Ovariectomy increases B cell number but not RANKL gene expression. 7-month-old wild-type C57BL/6 mice were sham-operated or ovariectomized and killed after 2 weeks. A, changes in femoral and spinal BMD (n = 13–14 per group). B, RT-PCR analysis of RANKL mRNA in CD19⁺ B cells isolated from the bone marrow (n = 13–14 mice per group). C and D, percentages of CD19⁺ B cells and CD19⁺ B cells that also express RANKL on their surface in the bone marrow (n = 6 mice per group). E, mean intensity of cell surface RANKL protein detected on CD19⁺ B cells from the bone marrow (n = 6 mice per group).

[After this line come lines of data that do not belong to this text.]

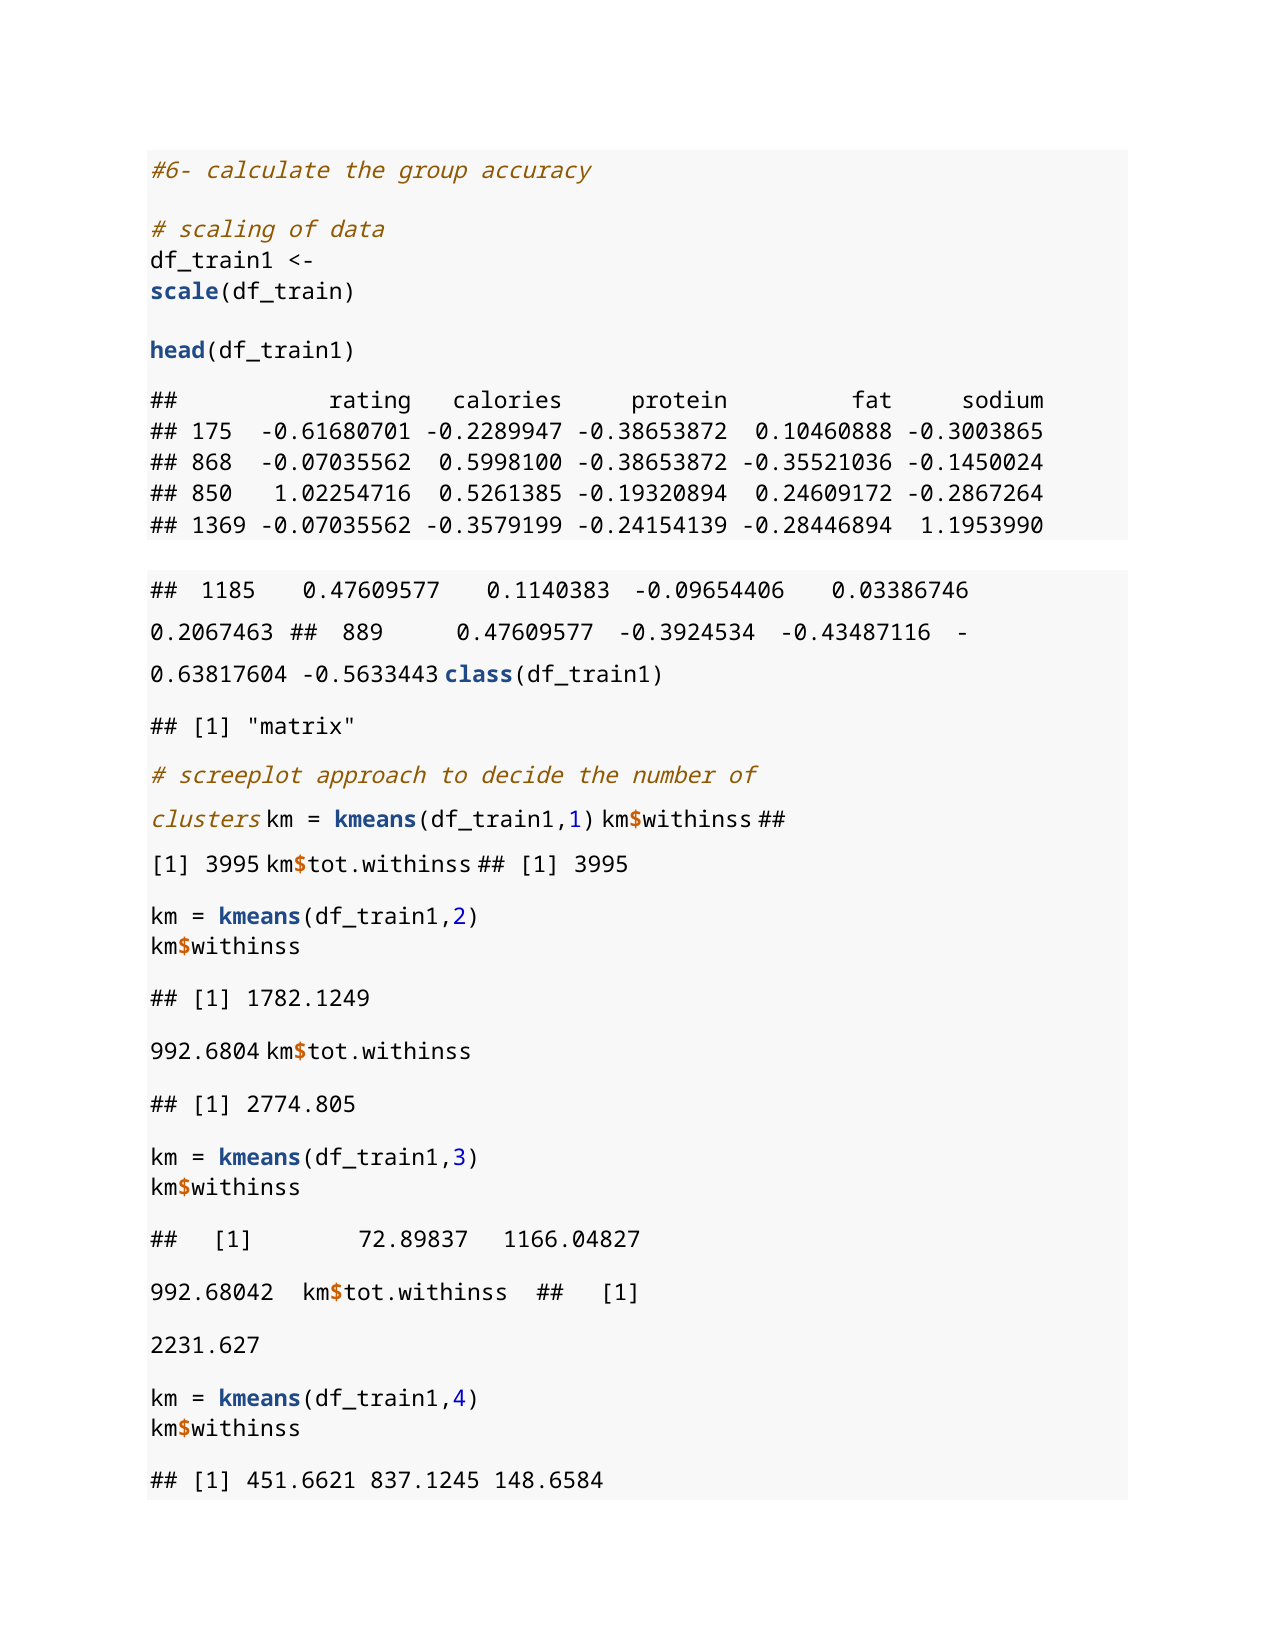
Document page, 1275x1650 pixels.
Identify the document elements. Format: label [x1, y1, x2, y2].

table_header [147, 150, 1128, 540]
table_header [147, 570, 1128, 1500]
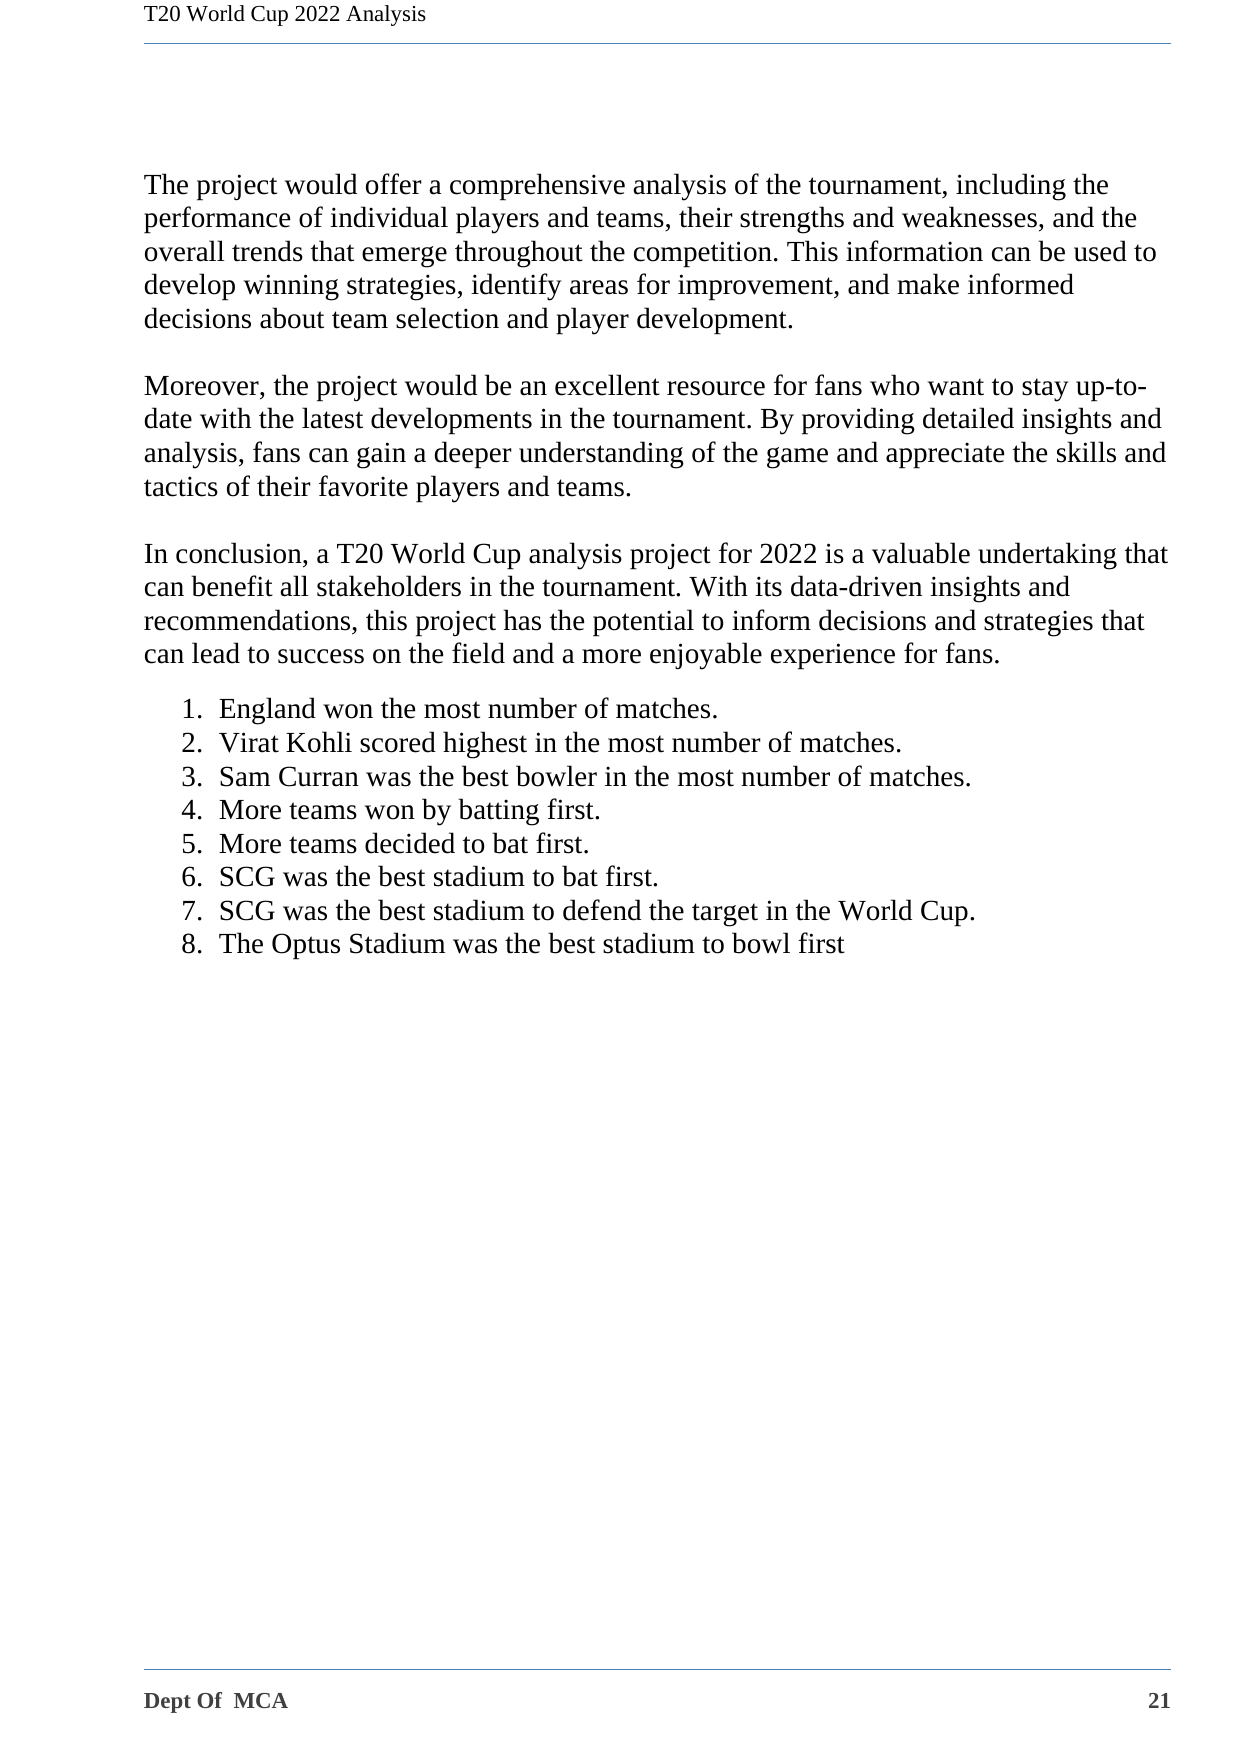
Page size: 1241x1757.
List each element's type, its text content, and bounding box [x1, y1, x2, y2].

list Virat Kohli scored highest in the most number of matches. [181, 725, 1171, 759]
list England won the most number of matches. [181, 692, 1171, 725]
subtitle Moreover, the project would be an excellent resource for fans who want to stay up-to-date with the latest developments in the tournament. By providing detailed insights and analysis, fans can gain a deeper understanding of the game and appreciate the skills and tactics of their favorite players and teams. [144, 368, 1171, 502]
list More teams decided to bat first. [181, 826, 1171, 859]
list Sam Curran was the best bowler in the most number of matches. [181, 759, 1171, 792]
list SCG was the best stadium to defend the target in the World Cup. [181, 893, 1171, 926]
subtitle In conclusion, a T20 World Cup analysis project for 2022 is a valuable undertaking that can benefit all stakeholders in the tournament. With its data-driven insights and recommendations, this project has the potential to inform decisions and strategies that can lead to success on the field and a more enjoyable experience for fans. [144, 536, 1171, 670]
list The Optus Stadium was the best stadium to bowl first [181, 926, 1171, 960]
subtitle The project would offer a comprehensive analysis of the tournament, including the performance of individual players and teams, their strengths and weaknesses, and the overall trends that emerge throughout the competition. This information can be used to develop winning strategies, identify areas for improvement, and make informed decisions about team selection and player development. [144, 167, 1171, 334]
list SCG was the best stadium to bat first. [181, 859, 1171, 893]
list More teams won by batting first. [181, 792, 1171, 826]
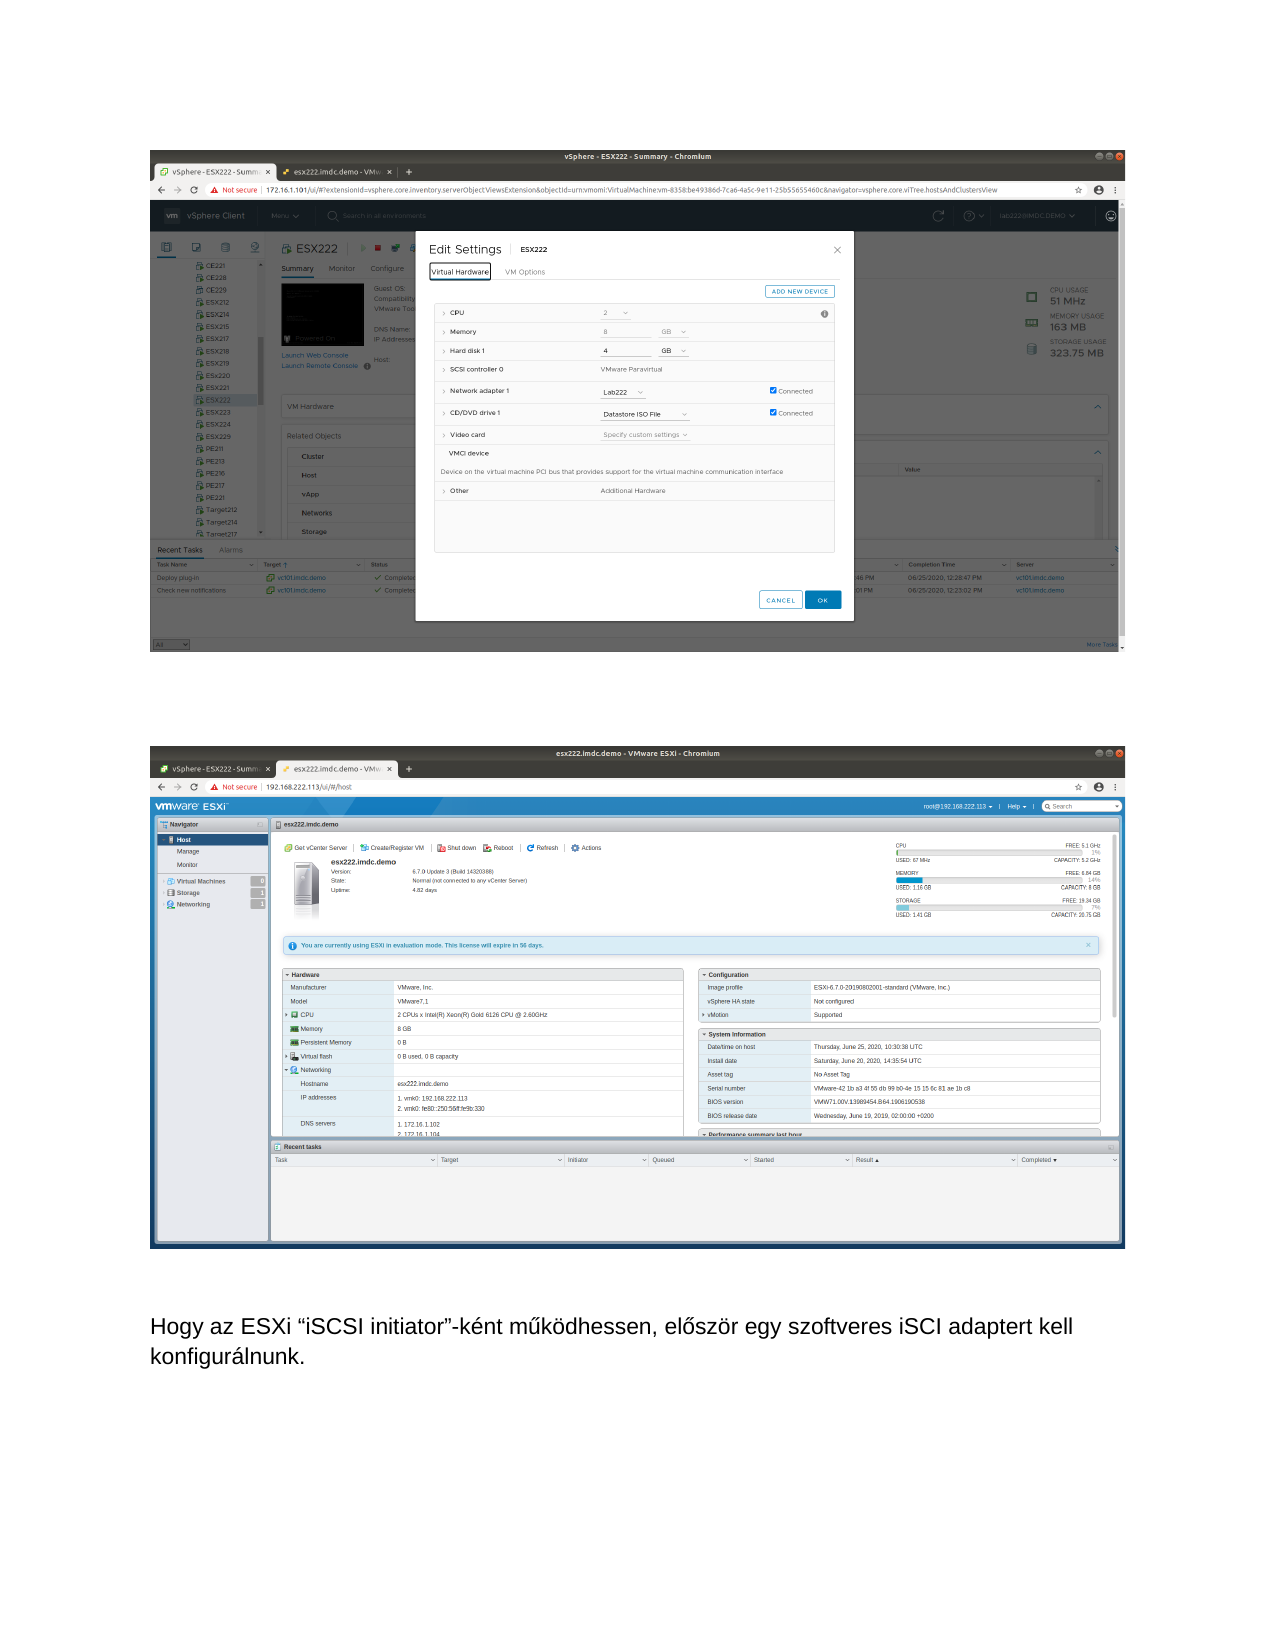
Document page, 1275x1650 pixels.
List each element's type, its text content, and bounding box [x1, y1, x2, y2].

F, amount of sRANKL protein present in bone marrow supernatants normalized to total protein level (n = 9–12 mice per group). *, p < 0.05 using Student's t test.

FIGURE 5.

Deletion of RANKL from T cells does not alter bone mass. A, RANKL mRNA expression in CD19⁺ B cells, CD3⁺ T cells, intact spleen (spl), and L5 vertebra measured by RT-PCR (n = 5–7 mice per group). B, serial BMD of RANKL^fl/+ (closed circles), Lck-Cre;RANKL^fl/+ (open circles), RANKL^fl/fl (closed triangles), and RANKL^ΔT (open triangles) mice measured up to 7 months of age (n = 4–13 animals per group). The same cohort of animals was used for each age. C, percentage of CD19⁺ B cells and CD3⁺ T cells in the bone marrow of 6-month-old RANKL^fl/fl and RANKL^ΔT mice determined by flow cytometry (n = 5–7 mice/group). *, p < 0.05 using Student's t test.

FIGURE 6.

Deletion of RANKL from T cells does not alter ovariectomy-induced bone loss. 6-month-old female RANKL^fl/fl and RANKL^ΔT mice were sham-operated (white bars) or ovariectomized (gray bars) and killed 6 weeks later. A, uterine weight per body weight at time of sacrifice (n = 10–14 animals per group). B and C, percentage of CD19⁺ B cells and CD3⁺ T cells in the bone marrow measured by flow cytometry analysis (n = 5 animals per group). D–F, femoral, vertebral, and total body BMD changes during the 6 weeks after surgery (n = 10–17 animals per group). G and H, bone volume over tissue volume (BV/TV) and trabecular thickness of L4 cancellous bone measured by μCT. I, cortical thickness in femoral midshafts measured by μCT. All μCT values are the mean of 10–13 animals/group. *, p < 0.05, effect of operation within genotype.